From: Oleg Nesterov <oleg@redhat.com>
To: Jan Kratochvil <jan.kratochvil@redhat.com>
Cc: Denys Vlasenko <vda.linux@googlemail.com>,
Tejun Heo <tj@kernel.org>, Roland McGrath <roland@redhat.com>,
linux-kernel@vger.kernel.org, torvalds@linux-foundation.org,
akpm@linux-foundation.org
Subject: Re: [PATCH 1/1] ptrace: make sure do_wait() won't hang after PTRACE_ATTACH
Date: Sat, 19 Feb 2011 21:06:37 +0100 [thread overview]
Message-ID: <20110219200637.GA8662@redhat.com> (raw)
In-Reply-To: <20110218213429.GB2066@host1.dyn.jankratochvil.net>
On 02/18, Jan Kratochvil wrote:
>
> On Thu, 17 Feb 2011 17:49:06 +0100, Oleg Nesterov wrote:
> > > - that is to leave the process in
> > > `T (stopped)' without any single PC step.
> >
> > This is not exactly clear to me... I mean "without any single PC step".
> > Why?
>
> Engineers investigating problems of applications SIGSTOP it when it is in the
> critical situation. Then they run gcore, gstack etc. After they are
> satisfied with the analsysis they send SIGCONT.
>
> If the application being investigated changes state between the various tools
> it may be confusing as the dumps will not match. Ale in some cases some
> critical state being investigated may get lost.
Which state can be changed?
Of course, the tracee shouldn't return to the user-space before the
stop, it shouldn't change its registers or anything which can be
noticed by gcore/gstack/etc. But why it can't do any single PC step
in kernel?
> > > A new proposal is to preserve the process's `T (stopped)' for
> > > a naive/legacy debugger / ptrace tool doing PTRACE_ATTACH, wait->SIGSTOP,
> > > PTRACE_DETACH(0), incl. GDB doing the "GDB trick" above.

■ Work task 1 ■
According to the ptrace email, what signal do engineers send once they are satisfied with their analysis?
■ Work task 2 ■
Continue the ptrace email from its final line.

■ Supplied records ■
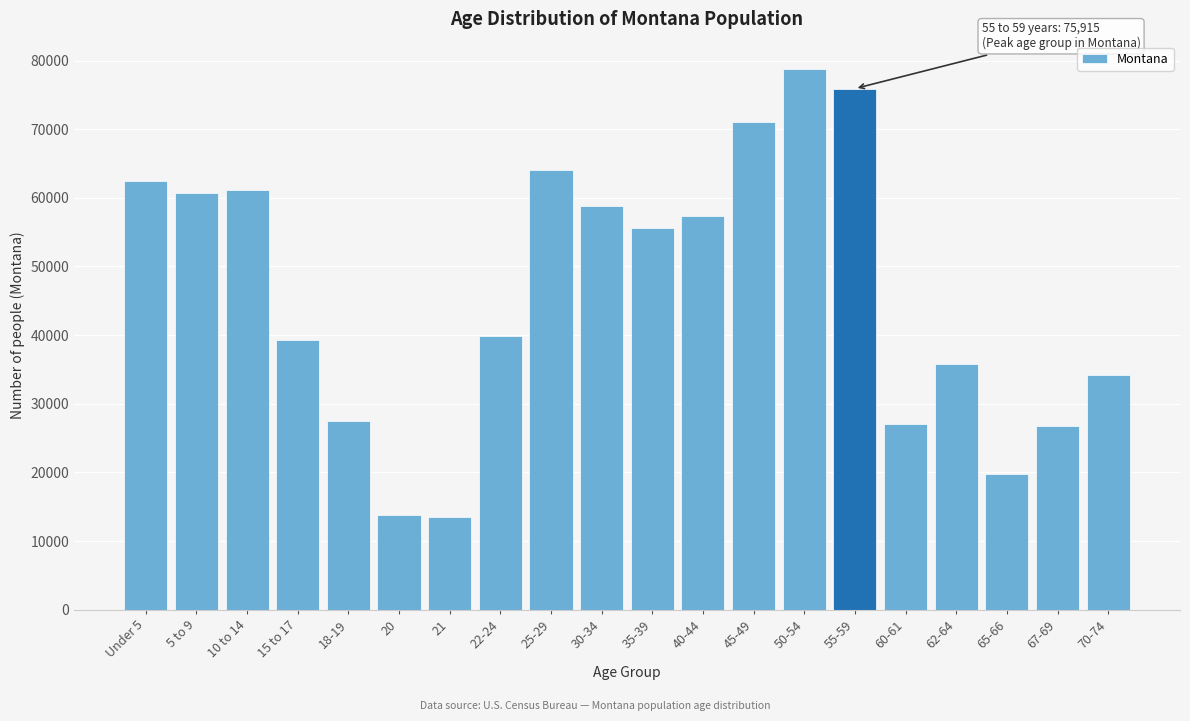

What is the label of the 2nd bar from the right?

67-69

...

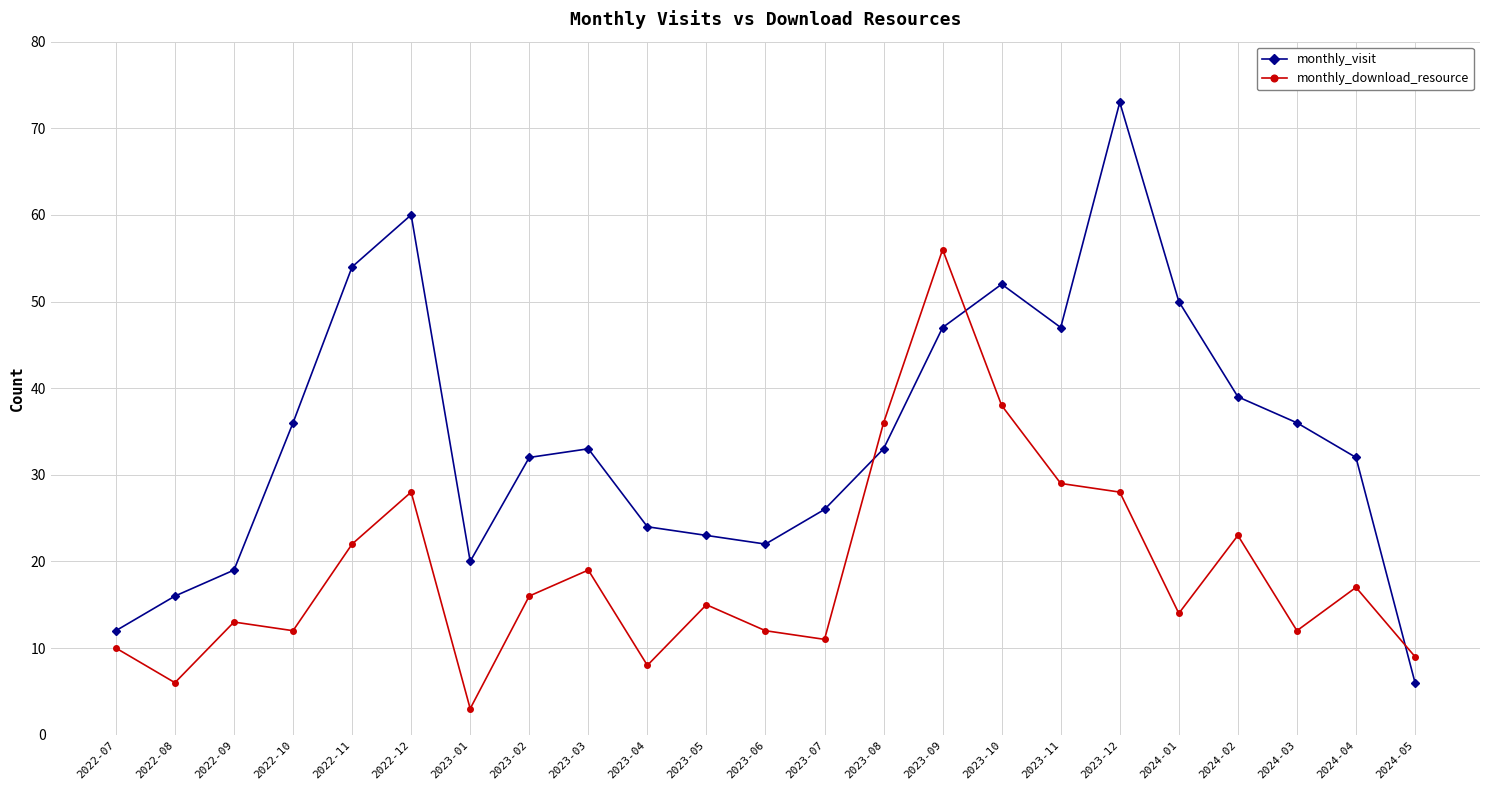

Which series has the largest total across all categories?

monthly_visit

■ Expected output 1 ■
SIGCONT

■ Expected output 2 ■
> > > That is after PTRACE_DETACH(0) the process should remain `T (stopped)'
> > > iff the process was `T (stopped)' before PTRACE_ATTACH.
> > > - PTRACE_DETACH(0) should preserve `T (stopped)'.
> >
> > Hmm. OK, but I assume you meant "unless the tracee was resumed in between".
>
> You described the exact behavior of current Fedora/RHEL gdb. But in general
> I do not insist on it, one can for example run an inferior function call
> during the investigation-under-SIGSTOP described above, even in such case one
> still wants to detach the application still in the `T (stopped)' mode.
>
> Detaching process as '(T) stopped' is not such a problem as the app/user can
> send SIGCONT to it. But accidentally unstopping the process during detach
> cannot be fixed/workarounded.
Now I am confused. I do not really understand what do you want, but
I feel that what you are trying to suggest is not very right (or I
misunderstood you).
But, once again, I think this should be discussed in another thread.
Yes, we have multiple "it-doesnt-stop-after-detach" problems, but we
can't discuss all problems in this thread.
> > But. Let me remind. PTRACE_DETACH(SIGXXX) does not always work as
> > gdb thinks, SIGXXX can be ignored.
>
> In such case it is a bug.
Well, may be this is bug, may be not. This is fact ;) Perhaps we should
change this but, again, we need another thread for discussion.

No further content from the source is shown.